Healthcare Equity and Workforce Challenges

Governors are also prioritizing advancing health equity to help all people attain their highest level of health. Through investments in communities that could most benefit from or most need resources, especially in rural areas, Governors are committing to addressing workforce challenges and improving healthcare access in underserved areas to support the health and wellbeing of all their constituents.

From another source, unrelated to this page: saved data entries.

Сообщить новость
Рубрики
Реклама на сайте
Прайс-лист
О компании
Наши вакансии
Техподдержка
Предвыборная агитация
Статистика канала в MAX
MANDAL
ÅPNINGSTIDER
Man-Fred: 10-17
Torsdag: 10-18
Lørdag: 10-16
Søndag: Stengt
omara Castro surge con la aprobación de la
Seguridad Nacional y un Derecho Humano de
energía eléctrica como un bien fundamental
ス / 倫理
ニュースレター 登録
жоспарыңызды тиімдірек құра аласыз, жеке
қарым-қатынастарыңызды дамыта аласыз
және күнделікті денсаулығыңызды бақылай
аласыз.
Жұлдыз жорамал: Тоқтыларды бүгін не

  • Tennessee Governor Bill Lee: “We know we have challenges with access to care and workforce shortages. That’s why I formed the Rural Healthcare Task Force in 2021 to explore solutions to address the issue head-on. These solutions are becoming a reality. We will be expanding apprenticeships, providing greater access to specialty care and telehealth, better pathways from high school to healthcare careers, and much more… So, this year, building off the recommendations from the task force, we will propose the single largest investment in rural healthcare in state history – nearly $200 million over the next five years.”
  • Hawaii Governor Josh Green: “We are placing an extra emphasis on selecting mental health and addiction treatment professionals to address heightened concerns that have arisen from the COVID era and the disaster on Maui… This initiative will help ensure that rural and under-served communities across our state have access to the healthcare providers that they need — and within five years, Hawaiʻi will be the only state in the nation without a shortage of doctors, nurses, or social workers… We will finally be able to bring an end to the healthcare disparities that many of our communities have suffered for too long.”
  • Alabama Governor Kay Ivey: “One of our greatest needs remains within our healthcare workforce, especially in Rural Alabama. There is simply no denying it, and we need more people to fill just about every kind of healthcare job out there – doctors, nurses, techs, you name it. Last year, I introduced the idea of the Alabama School of Healthcare Sciences. This school will directly expose young men and women from around Alabama, and particularly rural students, to various healthcare fields. And it gives them options. Maybe they want to graduate with a credential to immediately start working a high wage career, or maybe they want to go to college and become a nurse or maybe even attend medical or dental school. We will now give these students an opportunity and a state-of-the-art school to attend.”
  • New Mexico Governor Lujan Grisham: “We’ve increased Medicaid provider rates and expanded the Health Care Professional Loan Repayment Program to keep more doctors, nurses and health care workers in our state. And with the $80 million from the Rural Health Care Delivery Fund we awarded last year, we have made it easier for New Mexicans to get the healthcare they need.”
  • Kansas Governor Laura Kelly: “Simply put, our rural hospitals are not doing well. In just the past decade, eight have closed … Because so many of our hospitals are hanging on by a thread, they’re forced to increase costs for patients, to lay off healthcare and other essential workers, to stop offering important services. Then, counties often resort to raising property taxes in a last-ditch effort to keep those hospitals afloat…and, when that fails, Kansans must drive longer and longer distances for basic care. So much of the problem boils down to one thing: far too many Kansans don’t have health insurance. In particular, working Kansans who don’t have employer-based insurance but who make too much money to qualify for our current Medicaid program. These are Kansans who work at the local hair salon or barbershop, who care for your elderly parent at the nursing home, who watch your kids so you can work.”

As demonstrated in the priorities outlined in their 2024 State of the State and budget addresses, and detailed in this commentary, Governors continue to focus on ways to improve the health and well-being of their constituents. As Governors move forward with these efforts, NGA’s Behavioral Health, Public Health and Healthcare Delivery program teams will continue to work with states and territories to help them achieve their goals. This will include helping Governors develop implementation plans, connecting them with state and other experts who can assist them, and supporting the staff they have tasked to carry out this work.